The bank's second-quarter group net profit dropped to 275 million euros ($340 million), missing analysts' forecasts of 388 million as retail and investment banking revenues slumped and provisions for bad shipping loans spiked. It warned that second-half profits would be lower still.

"The greatest downside risk remains an uncertainty shock from an escalation of the sovereign debt crisis - i.e. the collapse of the monetary union," Commerzbank said in its quarterly report, adding it thought that risk was higher now than in autumn last year.

Against this background, Commerzbank expects the net profit in the second half of the year to be "significantly below" the net profit of the first six months, said Chief Financial Officer Stephan Engels, adding it was becoming tougher to pay a dividend for 2013. The bank has no plans to pay a dividend for 2012.

After pulling back from shipping finance, commercial real estate and public sector lending, Commerzbank now says it will overhaul its retail branch network as economic pressures mean clients are steering clear of higher margin services.

Germany's retail banking market is highly competitive and industry experts say that Commerzbank - which bought rival Dresdner bank in 2008 - still has not focused enough on costs cuts and could easily slash another 20 percent of staff.

Commerzbank said it would present a new strategy on Nov. 8. In the first half of the year it focused on fulfilling new capital rules, designed to help the financial sector weather the euro zone storm.

The bank, which received an 18 billion-euro bailout in the wake of the financial crisis and collapse of Lehman Brothers, has spent years restructuring as Greek debt writedowns and a slowing euro zone economy hurt its efforts to get back on its feet and build capital to meet new European rules.

The Frankfurt-based lender was found to have a 5.3 billion-euro capital shortfall by the European Banking Authority in late 2011, but on Thursday said it had exceeded the requirement by 2.8 billion euros.

However, the process of reaching that level required the bank to slash 30 billion euros in risky assets from its balance sheet, drop its 2012 profit targets, postpone dividend payments and limit new business to clients in Germany and Poland

The euro zone debt crisis and weak economy have hit banks across Europe, with lenders including Deutsche Bank, Switzerland's UBS and Spain's BBVA as well as France' BNP and SocGen reporting dismal second-quarter earnings.

At the end of the second quarter Commerzbank's core tier one ratio, a measure of a bank's security relating to the amount of capital it holds, stood at a solid 12.2 percent, with capital levels exceeding standards set out by the European Banking Authority by 2.8 billion euros at the end of June.

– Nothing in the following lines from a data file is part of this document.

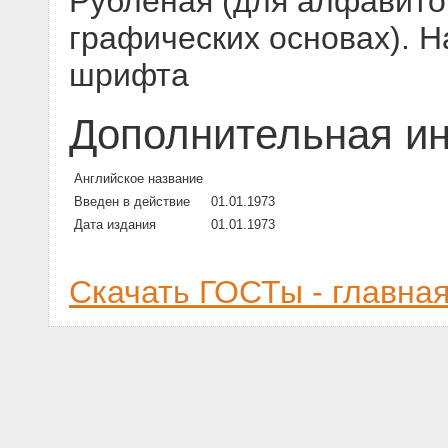
Рубленая (для алфавитов
графических основах). Н
шрифта
Дополнительная и
Английское название
Введен в действие
01.01.1973
Дата издания
01.01.1973
Скачать ГОСТы - главна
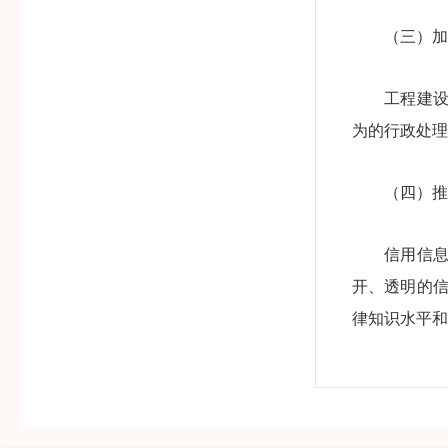
（三）加强
工程建设项
为的行政处
（四）推动
信用信息公
开、透明的
律知识水平和
（五）我街
1、工作组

Nomura banking analyst Omar Keenan said that Commerzbank was continuing to outperform on capital but would likely see its revenue remain under pressure given the current environment.

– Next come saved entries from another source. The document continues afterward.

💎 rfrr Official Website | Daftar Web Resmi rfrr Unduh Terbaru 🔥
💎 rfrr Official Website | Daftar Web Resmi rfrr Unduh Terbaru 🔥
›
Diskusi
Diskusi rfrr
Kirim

"Loan loss provisions show that while commercial real estate might have improved, shipping losses seem to have increased," he said.

Provisions for bad loans in its 17 billion euro shipping portfolio spiked and Commerzbank warned of more to come.

"We expect impairments (in ship financing) in 2012 that will exceed those of 2011," it said.

Commerzbank said it expects its cost base to rise in the second half of the year with its target for loan loss provisions of 1.7 billion euros becoming increasingly hard to achieve.

In its private customers unit, operating profit slumped 82 percent as cost cuts could not compensate for weaker revenues from low interest rates and as clients placed fewer securities trading orders.